**Task A:** According to the passage on Lyme disease and workers comp, what reason did a New York appeals court give in 2021 for denying the security guard's claim?
**Task B:** Please continue the passage on Lyme disease and workers comp, picking up after its final sentence.
Top of Passage
Referring to the relationship with Lyme disease and similar illnesses, Glenn Shor, an adviser for the National Council for Occupational Safety and Health and a lecturer and researcher with the Center for Occupational and Environmental Health at the University of California at Berkeley, said, “How do you determine whether it’s an occupational exposure that would be eligible for workers comp?

“It’s a situation that is case by case and where you’ve got to have the evidence of the exposure, the right occupation, where that exposure could have taken place. … I don’t think you’re ever going to know it’s 100% related to work, because people can be exposed, just like with COVID, in many places.”

Workers comp claims that are denied rarely wind up in the courts, often because of a lack of medical evidence, experts say. When cases are litigated, the results are mixed.

In 2021, an appeals court in New York denied compensability on “insufficient medical evidence” for a security guard who filed a claim for Lyme disease six years after being bitten by two ticks while out on patrol. Conversely, in 2013, that same appeals court ruled that a construction worker’s Lyme disease was compensable, as he had been working in a wooded area and “voluminous” medical evidence connected a 2008 tick bite to his muscle weakness and eventual total disability. 

Also in 2013, an appeals court in New Jersey ruled that a park service worker’s Lyme disease was compensable as she patrolled areas where ticks were and often pulled ticks off her clothing.
Bottom of Passage
Top of The data
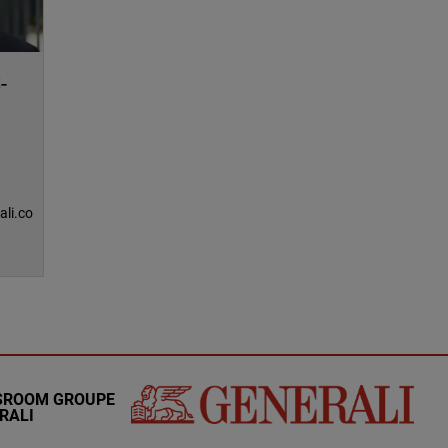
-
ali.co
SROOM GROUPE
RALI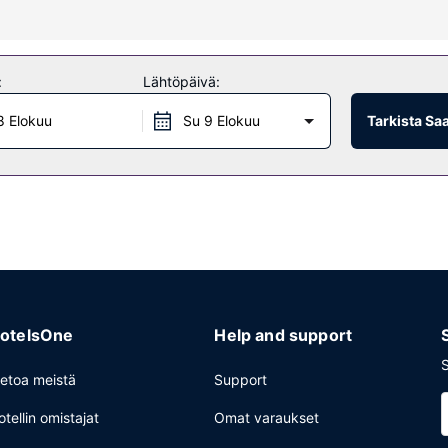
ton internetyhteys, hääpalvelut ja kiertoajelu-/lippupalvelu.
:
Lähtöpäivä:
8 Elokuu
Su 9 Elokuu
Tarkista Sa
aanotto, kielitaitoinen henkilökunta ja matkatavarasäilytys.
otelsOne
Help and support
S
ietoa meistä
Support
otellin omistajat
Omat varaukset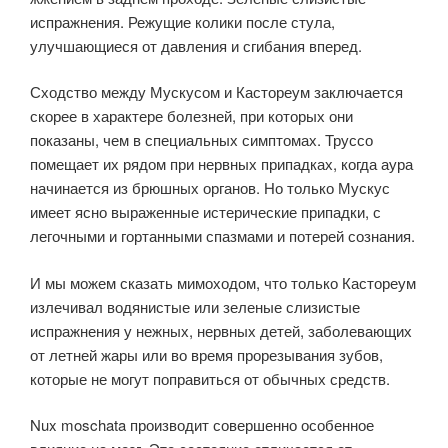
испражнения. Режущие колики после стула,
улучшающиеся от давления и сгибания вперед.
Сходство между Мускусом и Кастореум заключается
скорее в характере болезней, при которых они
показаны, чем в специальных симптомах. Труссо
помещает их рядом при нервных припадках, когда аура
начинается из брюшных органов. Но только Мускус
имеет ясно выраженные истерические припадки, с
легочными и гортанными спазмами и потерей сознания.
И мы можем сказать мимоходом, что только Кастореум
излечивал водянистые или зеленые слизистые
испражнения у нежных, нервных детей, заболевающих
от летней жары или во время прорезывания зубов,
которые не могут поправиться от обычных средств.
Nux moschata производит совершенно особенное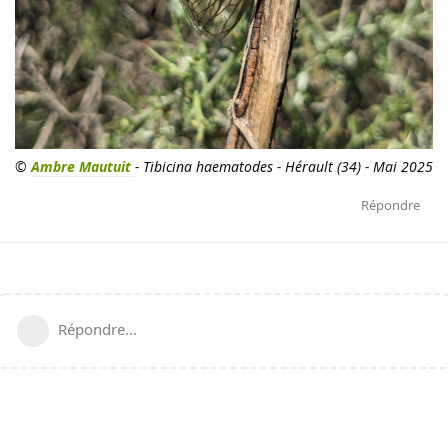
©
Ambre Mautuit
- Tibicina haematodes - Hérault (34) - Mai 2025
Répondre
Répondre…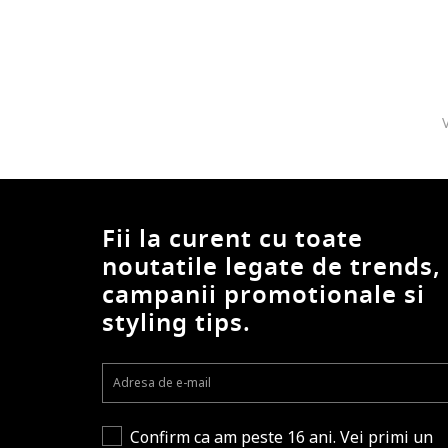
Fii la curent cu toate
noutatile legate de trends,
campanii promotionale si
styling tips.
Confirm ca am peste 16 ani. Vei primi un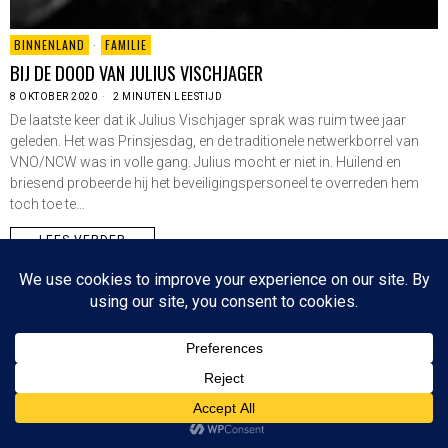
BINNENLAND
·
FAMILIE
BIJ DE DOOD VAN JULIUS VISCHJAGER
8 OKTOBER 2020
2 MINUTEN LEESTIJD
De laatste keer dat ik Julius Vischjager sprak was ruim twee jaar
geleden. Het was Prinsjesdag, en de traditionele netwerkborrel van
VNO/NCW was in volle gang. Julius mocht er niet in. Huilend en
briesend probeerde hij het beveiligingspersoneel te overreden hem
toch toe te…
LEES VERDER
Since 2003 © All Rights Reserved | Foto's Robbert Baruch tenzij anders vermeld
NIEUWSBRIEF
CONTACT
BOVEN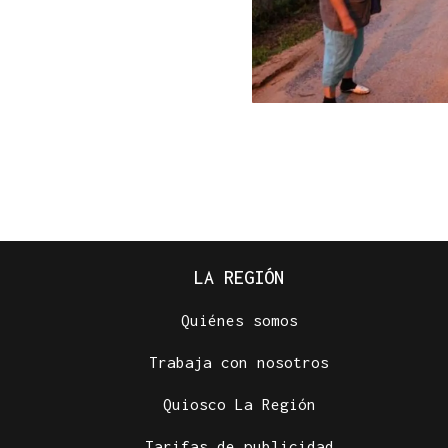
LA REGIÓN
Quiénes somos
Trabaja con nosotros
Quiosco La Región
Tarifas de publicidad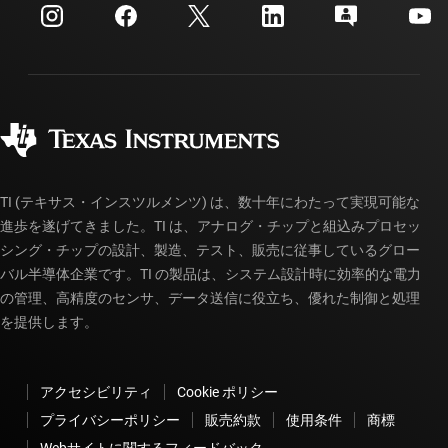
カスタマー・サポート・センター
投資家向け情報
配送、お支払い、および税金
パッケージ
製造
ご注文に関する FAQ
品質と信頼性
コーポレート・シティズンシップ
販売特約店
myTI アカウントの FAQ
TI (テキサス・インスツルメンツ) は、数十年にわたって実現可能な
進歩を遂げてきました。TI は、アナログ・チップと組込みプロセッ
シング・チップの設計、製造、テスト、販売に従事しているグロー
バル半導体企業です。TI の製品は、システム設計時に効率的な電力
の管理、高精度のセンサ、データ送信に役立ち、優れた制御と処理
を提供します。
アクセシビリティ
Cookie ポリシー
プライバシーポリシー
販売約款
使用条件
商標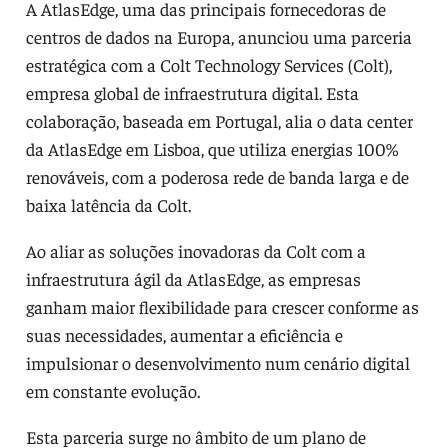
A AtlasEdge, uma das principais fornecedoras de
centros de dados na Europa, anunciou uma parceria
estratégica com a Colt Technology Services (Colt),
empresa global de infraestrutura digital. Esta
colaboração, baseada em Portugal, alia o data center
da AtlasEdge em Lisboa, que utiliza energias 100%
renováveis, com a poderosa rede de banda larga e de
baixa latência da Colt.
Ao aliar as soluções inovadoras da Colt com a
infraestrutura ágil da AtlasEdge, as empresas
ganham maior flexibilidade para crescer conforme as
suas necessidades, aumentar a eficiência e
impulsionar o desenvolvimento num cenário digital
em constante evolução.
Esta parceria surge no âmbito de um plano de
Bottom of The data
**Response box A:** Insufficient medical evidence.

**Response box B:**
“It’s always been case by case,” said Steve Wurzelbacher, Cincinnati, Ohio-based manager of the U.S. Centers for Disease Control and Prevention’s Center for Workers’ Compensation Studies at the National Institute for Occupational Safety and Health. Data on Lyme disease is “pretty rare and we haven’t had much that’s been published in the review literature,” Mr. Wurzelbacher said.


Data starts to emerge on ‘mysterious’ condition

The mystery of long COVID continues to baffle health care providers and the workers comp industry, though recent data and experience are shedding some light, according to experts. 

The National Council on Compensation Insurance reported in October that 24% percent of COVID-19 workers compensation claimants have or have had long COVID. Overall, 20% of non-hospitalized and 47% of hospitalized workers with admitted COVID-19 claims developed long COVID, according to the Boca Raton, Florida-based ratings agency. 

NCCI relied on claims data extending through the first quarter of this year for claims with accident dates between March 2020 and June 2021. The data “does not fully reflect the potentially longer-term impacts of long COVID,” NCCI said. 

It marked the first time the ratings agency studied an infectious disease such as COVID-19, and long-term issues that extend beyond the study years will continue to be a focus, NCCI actuary Robert Moss said.

“This long COVID issue … is so mysterious, and there’s nothing to compare it to,” Mr. Moss said.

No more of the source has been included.